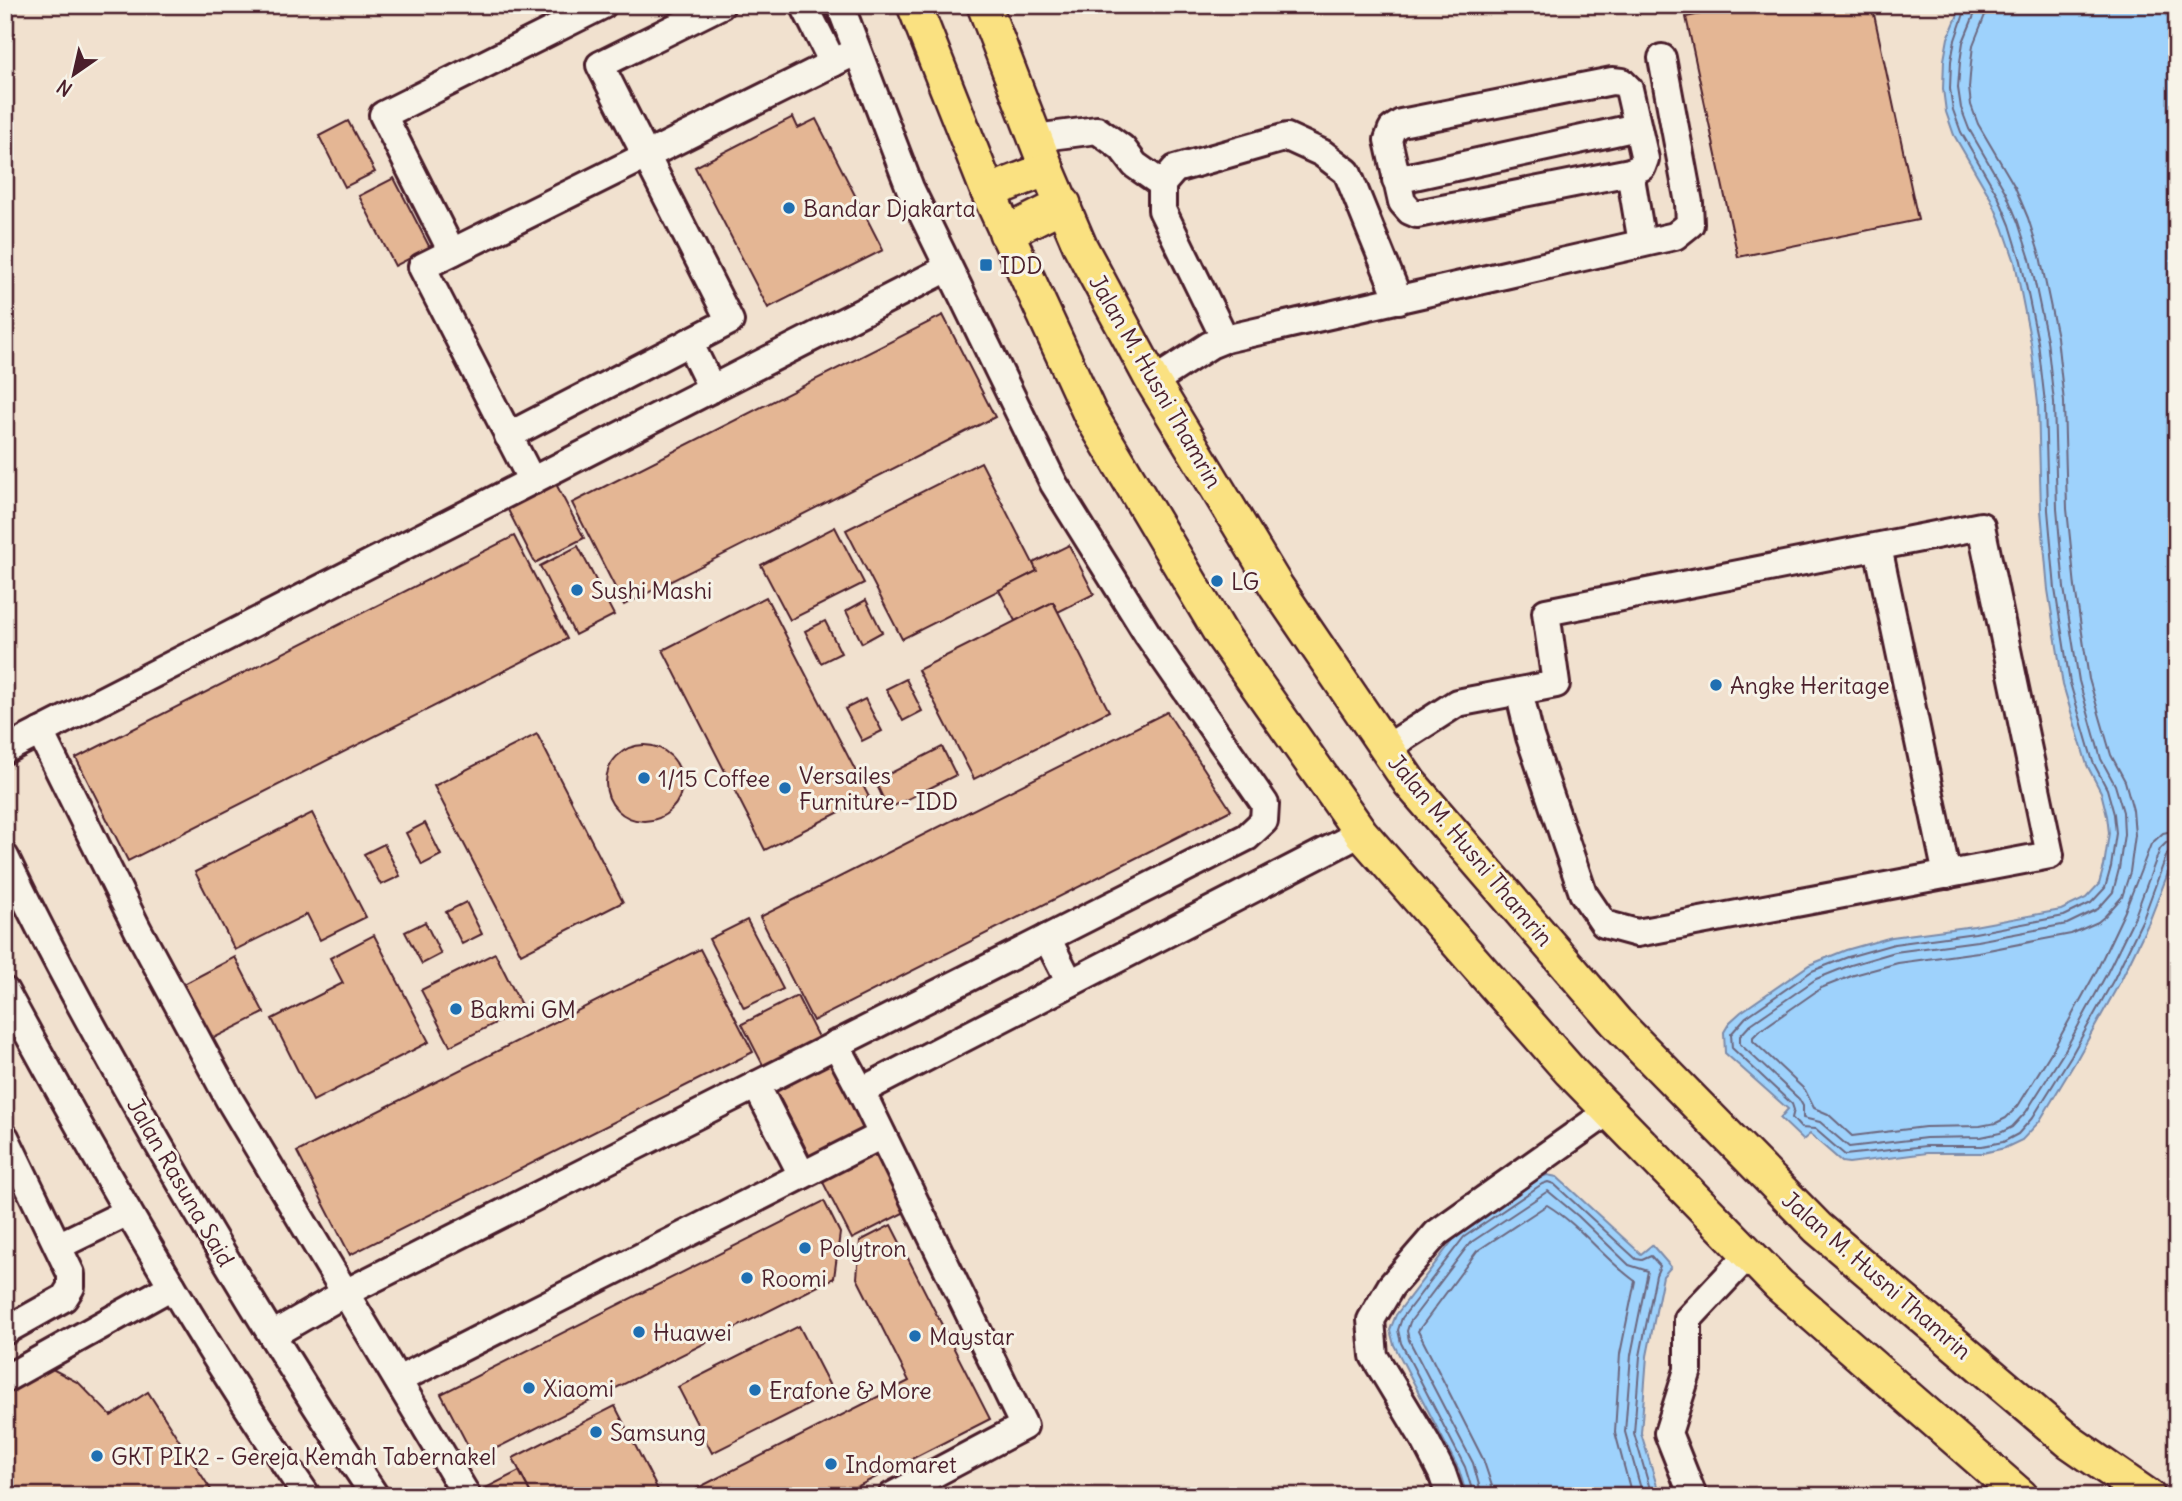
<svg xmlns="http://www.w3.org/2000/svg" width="2182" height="1501" viewBox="0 0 2182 1501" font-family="Delius,sans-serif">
  <rect width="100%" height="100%" fill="#f1e1cf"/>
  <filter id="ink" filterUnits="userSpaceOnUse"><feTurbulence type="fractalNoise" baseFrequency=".0143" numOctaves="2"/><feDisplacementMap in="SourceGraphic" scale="14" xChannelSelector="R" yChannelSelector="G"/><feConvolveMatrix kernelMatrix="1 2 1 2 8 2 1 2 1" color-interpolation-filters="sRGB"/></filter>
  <g filter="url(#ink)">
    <g fill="#9ed2fc" stroke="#7c8aa8" stroke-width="2">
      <polygon points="1962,5 2177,5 2177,846 2170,868 2149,922 2120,982 2077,1059 2039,1122 2022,1140 2005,1148 1983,1153 1927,1153 1849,1163 1842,1162 1810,1134 1803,1140 1780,1118 1788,1109 1725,1053 1724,1032 1730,1022 1741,1012 1809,965 1846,950 1892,937 1974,926 2061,910 2086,898 2099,884 2104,866 2109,833 2107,816 2101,792 2087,765 2063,685 2048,590 2041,510 2038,404 2031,343 2015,262 2003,227 1991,199 1954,135 1946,112 1943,89 1944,60 1948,38"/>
      <polygon points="1547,1175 1557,1177 1641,1254 1652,1245 1671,1267 1663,1276 1647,1356 1641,1433 1660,1496 1467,1496 1459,1470 1394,1345 1390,1330 1396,1315 1459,1232 1539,1178"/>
    </g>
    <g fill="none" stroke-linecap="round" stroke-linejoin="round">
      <g stroke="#6c677f" stroke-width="2">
        <polyline points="1967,5 1955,40 1951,61 1950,89 1953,110 1961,132 1998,196 2010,225 2021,261 2038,342 2045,403 2048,510 2055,589 2070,683 2093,762 2107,789 2114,814 2116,833 2111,867 2105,888 2091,903 2064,916 1975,933 1894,944 1848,957 1812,971 1746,1017 1731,1034 1732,1048 1792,1104 1794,1110 1792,1118 1801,1128 1815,1129 1845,1155 1926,1146 1982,1146 2003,1142 2018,1134 2033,1117 2071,1056 2114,979 2143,919 2167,854 2171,850 2177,850"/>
        <polyline points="1976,5 1975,13 1963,42 1960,62 1958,88 1961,108 1969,129 2006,193 2018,222 2030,259 2047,340 2054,402 2057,509 2064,588 2079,681 2101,759 2115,785 2123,812 2124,834 2119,869 2113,892 2098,909 2067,924 1977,941 1895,952 1851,965 1816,979 1751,1024 1740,1036 1740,1044 1799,1099 1803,1106 1803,1118 1820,1122 1849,1147 1926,1138 1981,1137 2000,1133 2012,1127 2026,1112 2064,1052 2106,975 2135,916 2160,849 2167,842 2177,841"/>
        <polyline points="1986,5 1985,15 1973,45 1971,63 1969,88 1971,105 1978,124 2015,187 2028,218 2040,256 2057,337 2064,402 2067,509 2075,587 2089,679 2111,755 2125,781 2133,810 2135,835 2130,872 2122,897 2105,916 2098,922 2071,934 1978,952 1898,963 1854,975 1821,988 1758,1032 1753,1037 1753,1041 1805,1090 1814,1108 1828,1114 1852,1136 1925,1127 1980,1126 1996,1123 2006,1118 2018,1106 2055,1046 2097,970 2125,911 2151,844 2163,833 2177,830"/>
        <polyline points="1474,1496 1465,1467 1401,1343 1398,1330 1402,1318 1464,1237 1542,1184 1548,1182 1554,1184 1636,1259 1642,1260 1651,1256 1660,1266 1656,1275 1640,1356 1634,1433 1652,1496"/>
        <polyline points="1482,1496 1473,1463 1409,1340 1407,1331 1410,1322 1470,1243 1548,1191 1578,1216 1629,1265 1648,1271 1631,1355 1625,1432 1643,1496"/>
        <path d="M1493 1496 1492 1486 1483 1459 1418 1331 1477 1251 1547 1205C1580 1225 1604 1259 1635 1281L1620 1354 1615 1432 1632 1496"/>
      </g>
    </g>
    <g fill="#e4b694" stroke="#4a1f2b" stroke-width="2">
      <polygon points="1745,5 1872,5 1918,220 1738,257 1686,17"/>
      <polygon points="793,117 798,128 816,119 883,250 768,308 695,167"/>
      <polygon points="348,121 375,172 345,187 319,136"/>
      <polygon points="394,178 430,248 395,266 359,196"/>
      <polygon points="943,315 995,417 624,605 572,503"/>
      <polygon points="981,462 1037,571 902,639 846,530"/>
      <polygon points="554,480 584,538 535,563 505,504"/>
      <polygon points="835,527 864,583 790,620 761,565"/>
      <polygon points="514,536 567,639 128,861 76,758"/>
      <polygon points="1069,545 1094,594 1058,612 1053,602 1015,621 999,590 1037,571 1033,563"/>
      <polygon points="578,546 614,615 575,635 540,566"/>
      <polygon points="766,597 869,797 765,850 663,650"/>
      <polygon points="866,600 882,632 862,643 846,611"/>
      <polygon points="1053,602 1109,711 974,779 918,670"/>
      <polygon points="825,621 841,653 821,663 805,631"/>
      <polygon points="906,679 922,711 903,721 886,689"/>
      <polygon points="865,699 882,731 862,741 845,709"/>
      <polygon points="1167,712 1231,810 813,1021 760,917"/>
      <polygon points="537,734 623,902 521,954 434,786"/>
      <circle cx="644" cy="783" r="38"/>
      <polygon points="942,747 956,775 888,809 875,781"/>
      <polygon points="312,813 366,917 320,940 307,914 235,950 195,872"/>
      <polygon points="425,823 441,855 422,865 406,833"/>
      <polygon points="384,844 400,876 381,885 364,854"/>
      <polygon points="466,902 482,934 462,944 446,912"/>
      <polygon points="747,920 783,989 744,1008 709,939"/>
      <polygon points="425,922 441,954 422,964 405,932"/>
      <polygon points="374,935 429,1042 313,1101 272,1019 343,983 330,958"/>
      <polygon points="700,949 753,1052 350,1255 297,1152"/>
      <polygon points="495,953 523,1009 450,1046 421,990"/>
      <polygon points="235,957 264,1013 212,1039 184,984"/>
      <polygon points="797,996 907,1211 852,1239 742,1024"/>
      <polygon points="824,1201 840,1233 834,1278 475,1459 441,1394"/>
      <polygon points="891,1225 990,1419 839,1496 682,1496 909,1381 857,1278 860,1241"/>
      <polygon points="799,1326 833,1392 712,1453 678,1387"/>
      <polygon points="39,1362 79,1383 111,1416 148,1392 215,1496 5,1496 5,1384"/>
      <polygon points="615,1406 658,1490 646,1496 532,1496 513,1458"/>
      <polygon points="519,1471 532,1496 485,1496 482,1490"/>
    </g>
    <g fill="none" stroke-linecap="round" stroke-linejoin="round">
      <g stroke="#4a1f2b" stroke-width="32">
        <g id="minor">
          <polyline points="804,5 833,63"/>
          <polygon points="1612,81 1622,82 1629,89 1645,159 1642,167 1630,172 1417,214 1410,211 1402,202 1388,140 1392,129 1401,123"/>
          <polyline points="1035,138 1097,130 1122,148 1135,165 1162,184"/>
          <polyline points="1630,172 1642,243"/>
          <polyline points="1396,180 1637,127"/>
          <polyline points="452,252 383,115 603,5"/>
          <polyline points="1399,300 1347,172 1322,153 1287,137 1175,169 1162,184 1162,210 1225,339 1675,236 1690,224 1689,203 1662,58"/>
          <polyline points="689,342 712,389"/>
          <polyline points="1153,382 1210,345 1225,339"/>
          <polyline points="508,436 730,321 600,65 721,5"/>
          <polyline points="532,481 422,267 857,51"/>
          <polyline points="1878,547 1947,875"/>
          <polyline points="40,732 138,930 229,1099 467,1496"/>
          <polyline points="1387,748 1457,703 1556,684 1546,612 1981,526 2050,855 1637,933 1604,924 1583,893 1530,737 1519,691"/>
          <polyline points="5,750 948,268"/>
          <path d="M5 857C52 956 106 1052 160 1147 228 1266 299 1382 375 1496"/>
          <polyline points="1047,938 1070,983"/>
          <path d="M5 991C98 1163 195 1334 307 1496"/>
          <polyline points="836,1044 861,1091 1361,833"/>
          <polyline points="756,1085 802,1175"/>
          <polyline points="861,1091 1024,1426 892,1496"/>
          <polyline points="5,1137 71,1274 71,1287 64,1298 5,1331"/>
          <polyline points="58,1246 128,1212"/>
          <polyline points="272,1335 345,1293 1247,837 1264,821 1265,804 1148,635 1054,484 910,188 840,5"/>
          <polyline points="5,1379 172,1286"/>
          <polyline points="398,1380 882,1135"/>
          <polyline points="1450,1496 1442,1473 1426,1442 1374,1356 1371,1320 1391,1286 1437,1233 1609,1111"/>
          <polyline points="1693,1496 1668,1433 1688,1370 1688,1319 1749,1254"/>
        </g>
      </g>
      <g stroke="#4a1f2b" stroke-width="38">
        <g id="major">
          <polyline points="914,5 988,192 1090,414 1221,634 1361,833 1570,1071 1779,1285 2021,1496"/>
          <polyline points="984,5 1047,169 1080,246 1153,382 1276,586 1410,783 1616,1022 1818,1228 2070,1442 2148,1496"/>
          <polyline points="988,192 1047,169"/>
          <polyline points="1006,233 1064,204"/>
        </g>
      </g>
      <use href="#minor" stroke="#f7f3e8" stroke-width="26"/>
      <use href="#major" stroke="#fae181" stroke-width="33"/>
    </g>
  </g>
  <g fill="#1f6fb2" stroke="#f7f3e8" stroke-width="2.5">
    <circle cx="789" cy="208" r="7"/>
    <rect x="979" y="258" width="14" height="14" rx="3.5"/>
    <circle cx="1217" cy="581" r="7"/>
    <circle cx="577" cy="590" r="7"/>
    <circle cx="1716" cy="685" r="7"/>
    <circle cx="644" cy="778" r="7"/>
    <circle cx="785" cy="788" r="7"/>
    <circle cx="456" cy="1009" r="7"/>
    <circle cx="805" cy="1248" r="7"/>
    <circle cx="747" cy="1278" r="7"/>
    <circle cx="639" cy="1332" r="7"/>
    <circle cx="915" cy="1336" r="7"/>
    <circle cx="529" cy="1388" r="7"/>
    <circle cx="755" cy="1390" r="7"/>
    <circle cx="596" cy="1432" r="7"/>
    <circle cx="97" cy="1456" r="7"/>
    <circle cx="831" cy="1464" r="7"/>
  </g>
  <g text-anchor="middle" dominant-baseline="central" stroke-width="6" stroke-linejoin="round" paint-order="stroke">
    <g font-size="23" fill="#4a1f2b" stroke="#f7f3e8" text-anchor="start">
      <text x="803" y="208">Bandar Djakarta</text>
      <text x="1000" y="265">IDD</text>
      <text x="1231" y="581">LG</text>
      <text x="591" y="590">Sushi Mashi</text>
      <text x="1730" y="685">Angke Heritage</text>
      <text x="799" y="775">Versailes<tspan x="799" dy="26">Furniture - IDD</tspan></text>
      <text x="658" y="778">1/15 Coffee</text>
      <text x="470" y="1009">Bakmi GM</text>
      <text x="819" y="1248">Polytron</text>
      <text x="761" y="1278">Roomi</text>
      <text x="653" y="1332">Huawei</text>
      <text x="929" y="1336">Maystar</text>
      <text x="543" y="1388">Xiaomi</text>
      <text x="769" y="1390">Erafone &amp; More</text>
      <text x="610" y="1432">Samsung</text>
      <text x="111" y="1456">GKT PIK2 - Gereja Kemah Tabernakel</text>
      <text x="845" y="1464">Indomaret</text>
    </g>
    <g font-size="23" fill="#4a1f2b" stroke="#f7f3e8">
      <text transform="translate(1156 381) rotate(60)">Jalan M. Husni Thamrin</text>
      <text transform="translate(1471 850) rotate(50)">Jalan M. Husni Thamrin</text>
      <text transform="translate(181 1182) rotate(60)">Jalan Rasuna Said</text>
      <text transform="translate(1877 1275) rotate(41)">Jalan M. Husni Thamrin</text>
    </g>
  </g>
  <rect width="2182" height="1501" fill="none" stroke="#f7f3e8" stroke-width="28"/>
  <rect x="14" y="14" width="2154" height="1473" fill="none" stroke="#4a1f2b" stroke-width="2.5" filter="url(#ink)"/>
  <g transform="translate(74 74) rotate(214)" stroke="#f7f3e8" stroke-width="5" paint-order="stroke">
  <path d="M0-5L12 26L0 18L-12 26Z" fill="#4a1f2b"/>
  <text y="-10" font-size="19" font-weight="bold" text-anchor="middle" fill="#4a1f2b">N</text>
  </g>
</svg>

================================

Exercise prompt: In how many lines of the material does the word "anchor" appear? Give only the number.

Your solution: 3